My take is this: Even at regular (non-AISC member) price, the Seismic Design Manual is still cheaper than the $500 it will cost to take the exam again. Given that the bulk of the lateral exam is seismic material--and a good chunk of that is expected to be structural steel--there's no excuse for not having the reference. I see that as part of the responsibility of being a licensed Structural Engineer.


----------



## GataGunna (Jun 7, 2021)

yes.jpeg


----------



## E720 (Jun 7, 2021)

EBAT75 said:


> _"I haven't done any steel seismic design before so I really have no clue how much the SDM is needed for the lateral exam."_
> 
> Sorry, this may sound a bit harsh, but why are we then even having a discussion?


@Reed D asked a legitimate question for someone who hasn't done seismic design in steel before - no need to rake them through the coals for asking a question.


----------



## Br_Engr (Jun 7, 2021)

I have never dealt with these folks, but here is a cheap option:





AISC 327-18A


Seismic Design Manual, 3rd Ed.




www.techstreet.com


----------



## Reverse Polish (Jun 7, 2021)

Note that AISC 341--the real meat and potatoes of the Seismic Design Manual--is available as a free download:



https://www.aisc.org/globalassets/aisc/publications/standards/aisc-341-16_january-2020.pdf



Personally, I found the examples in the print version of the SDM to be invaluable for obtaining a grasp on seismic detailing requirements. You can also purchase SEAOC SSDM Vol. 4, which is very helpful for high-seismic design in structural steel. Discount through NCSEA if you're a member of your local Structural Engineers Association.


----------



## E720 (Jun 7, 2021)

+ AISC 358



https://www.aisc.org/globalassets/aisc/publications/standards/A358-16W.pdf


----------



## Reed D (Jun 8, 2021)

E720 said:


> @Reed D asked a legitimate question for someone who hasn't done seismic design in steel before - no need to rake them through the coals for asking a question.


Thank you


----------



## EBAT75 (Jun 10, 2021)

E720 said:


> @Reed D asked a legitimate question for someone who hasn't done seismic design in steel before - no need to rake them through the coals for asking a question.

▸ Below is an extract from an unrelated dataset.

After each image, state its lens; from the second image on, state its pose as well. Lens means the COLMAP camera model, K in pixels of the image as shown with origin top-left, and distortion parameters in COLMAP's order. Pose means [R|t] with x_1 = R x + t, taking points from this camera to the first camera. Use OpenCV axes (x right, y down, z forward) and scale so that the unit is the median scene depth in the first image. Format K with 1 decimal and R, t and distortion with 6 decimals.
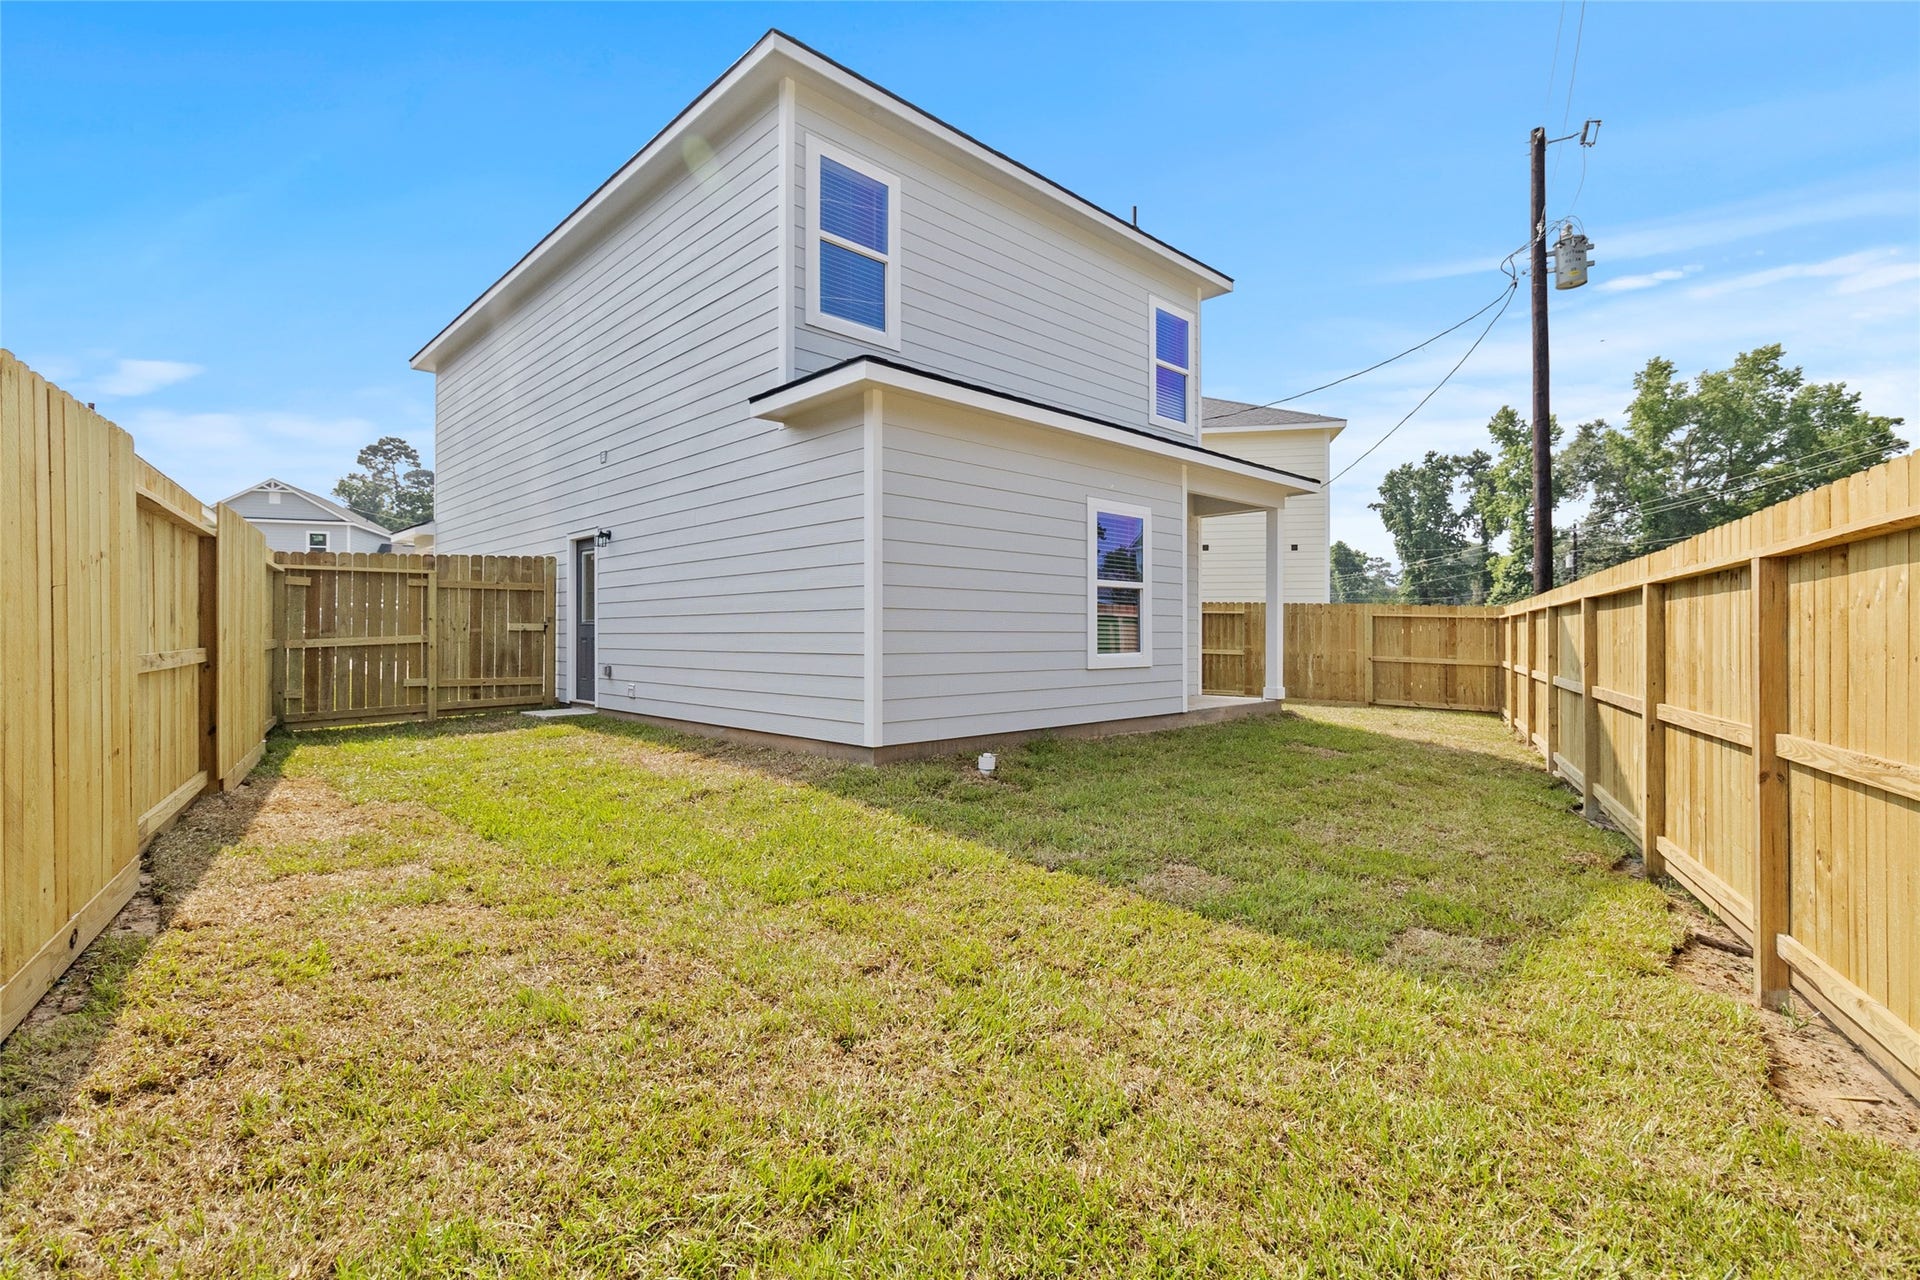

One way to convince the questioner of the high importance involved. Nothing more than that.


----------



## melonzai (Dec 28, 2021)

I came out the same question when I started to review the SE steel part recently. One of my friend (building discipline) who passed the later exam strongly suggested me to go over all examples in the Seismic Design Manual. But when I looked into several examples, I felt it is too deep for me. Also, spending too much time in one topic seems not practical. I am taking the bridge exam. So I only need to worry about those questions in the AM portion. Any suggestions how to effectively study the steel part or how to tab the seismic design manual?


----------



## dlegofan (Dec 28, 2021)

melonzai said:


> how to effectively study the steel part


the answer is:


melonzai said:


> go over all examples in the Seismic Design Manual


----------



## Be-n (Dec 29, 2021)

I agree, most of the examples in SDM are way too deep. The examples is not what makes this manual very important. If you have a different sources of examples such as AEI class, you should be ok. I still covered some of the examples in SDM but only as a brief review, not working through an entire problem. 
The seismic tables for steel design and prequalified connections in the end of the SDM are essential for successfully passing the lateral exam.


----------